Rep. Carolyn B. Maloney, a Democrat, represents the 14th district in New York City. As the former co-chair of the Women’s Caucus, Maloney is a nationally recognized advocate for women’s and family issues, with special emphasis on funding for women’s health needs, reproductive freedom, and international family planning.

In the face of an alarming movement across the country to prevent women from getting birth control, White House Press Secretary Scott McClellan has been repeatedly asked at press briefings if the president is opposed to contraception. In response, McClellan has been evasive, ambiguous and unable to give a straight answer.

And to think, this question has nothing to do with Karl Rove.

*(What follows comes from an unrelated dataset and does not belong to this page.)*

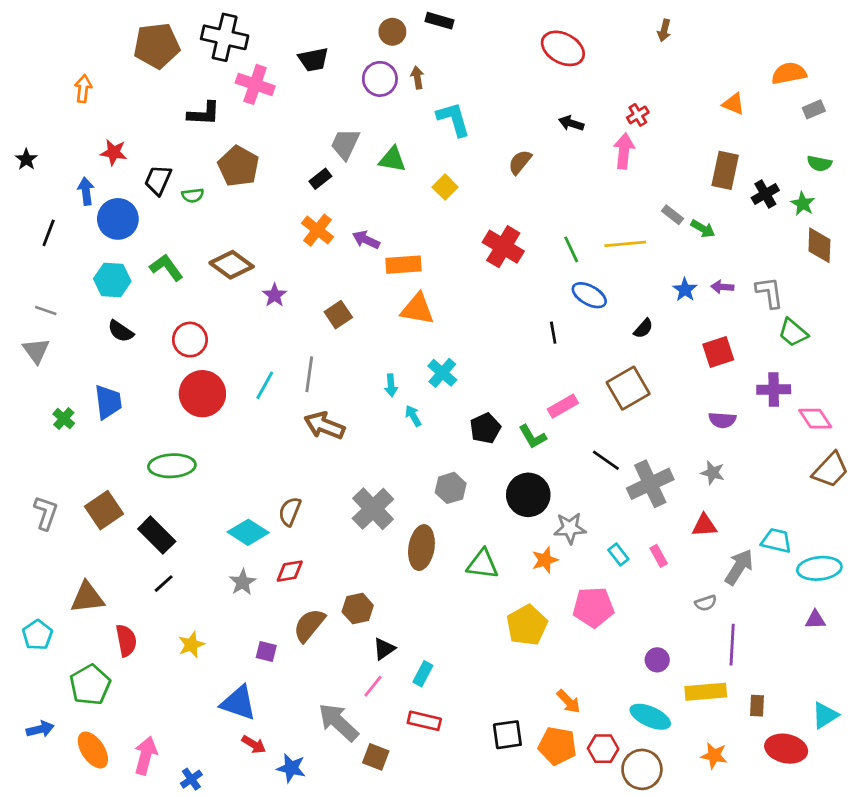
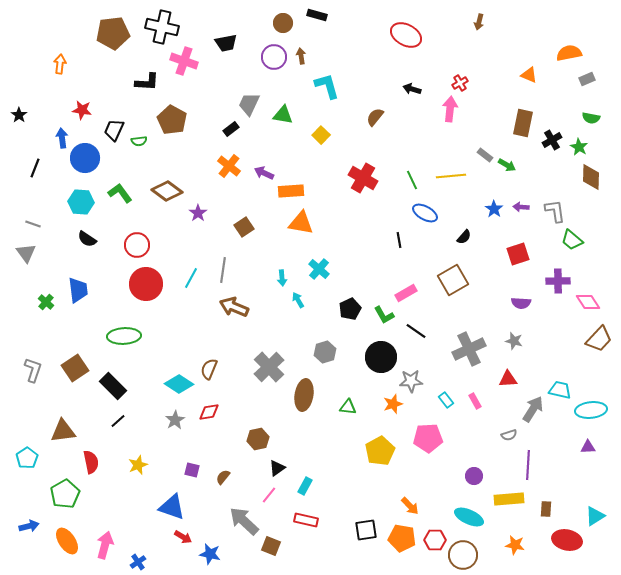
black line: (606, 460) -> (416, 331), moved
green triangle: (482, 564) -> (348, 407), size x0.7
brown semicircle: (309, 625) -> (223, 477), moved, size x0.6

Here we are in the 21st century, and not only is the leader of the free world’s support for birth control uncertain, but apparently the topic is so difficult for the White House that it won’t even publicly comment.  Instead, McClellan’s latest response to this seemingly simple question is that the president supports abstinence programs for teens.  It appears that abstinence is at the heart of his birth control policy. But in my fourth letter to the president, in which I was joined by 37 other members of Congress, we wonder about married women, college women, working women, women in the military, divorced women and women who don’t want more children—not to mention various “types” of men.  Does this president think that promoting abstinence should be their birth control method as well?  If that’s the case, this position is a radical departure from previous administrations, and it undermines women’s constitutional right to birth control—which has been respected in this country ever since the landmark 1965 Supreme Court case Griswold v. Connecticut

For the 43 million women who are sexually active, many of whom are married and do not want to become pregnant, it would be a shocking revelation to learn that this president believes that the preferred method of birth control should be abstinence.  Of course, without a direct answer, it’s difficult to know how he really feels.  What we do know is that the issue of birth control underlies a disturbing trend that threatens women’s access to the best available reproductive health care.

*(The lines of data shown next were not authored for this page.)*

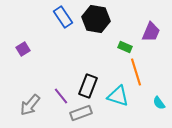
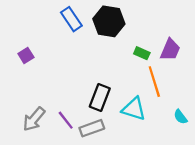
purple trapezoid: (151, 32) -> (170, 50), moved
purple line: (61, 96) -> (66, 120), moved

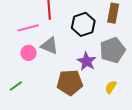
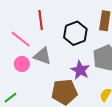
pink line: (28, 28) -> (21, 39), turned 55

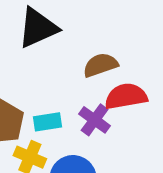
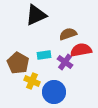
cyan rectangle: (48, 122) -> (44, 55), moved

The president has nominated Judge Samuel Alito to serve on the Supreme Court. Alito is not just an opponent of a woman’s right to choose, but is enthusiastically and fervently anti-choice.  Now, depending on who he is speaking to, Judge Alito may or may not support the 40-year-old Supreme Court decision guaranteeing the right to access birth control.

But the threat to access to birth control doesn’t end at the Supreme Court nominee. In a pattern that hits too close to home for many women, pharmacists across the country are refusing to fill prescriptions for birth control because of their “personal” objections.

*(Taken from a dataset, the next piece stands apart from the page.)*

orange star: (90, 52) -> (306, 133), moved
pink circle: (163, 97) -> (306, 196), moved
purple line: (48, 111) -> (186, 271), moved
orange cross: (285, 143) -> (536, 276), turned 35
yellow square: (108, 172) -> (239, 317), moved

Birth control prescription denial has happened not only all over the map but also to all kinds of women. Some pharmacists have refused to transfer the prescription; others have refused to give the prescription slip back to the customer. Some women leave the pharmacy without their pills and without their dignity, having been ridiculed and lectured about their reproductive choice.  And yet, we still have not heard a word from this president or his administration on their position.

Some organizations understand the threat to birth control, and are helping women get access to contraception. Planned Parenthood, for instance, has set up a website  that rates the national pharmacy chains’ policies on birth control.  Another website, www.birthcontrolwatch.org, was recently launched to inform women about whether, how, and when the Bush administration explains its position on birth control.

Somehow, we have gotten to a place in this country—in the year 2005, no less—where women still have to fight for their right to make their own health decisions. Access to birth control is a women’s health issue, a private matter and a constitutional right. It shouldn’t be tampered with by pharmacists, but it should be openly supported by our president.

It’s sadly ironic that we are facing so many attacks on reproductive choice just after we celebrated the 40th anniversary of the Supreme Court decision that affirmed a constitutional right to use birth control. The radical right is still feverishly fighting a battle that was settled 40 years ago in Griswold v. Connecticut . Frighteningly, their fight is gaining some ground.

It is clear that the campaign against birth control does not represent the values of most American women, 95 percent of whom will use birth control at some point in their lives. Guaranteeing access to contraception would uphold women’s health, uphold the Constitution and, yes Mr. President, even reduce abortions.

In the end, maybe what the president is saying by not answering that one simple question is that he supports the pharmacists who refuse to fill birth control prescriptions.  Wouldn’t you like to know?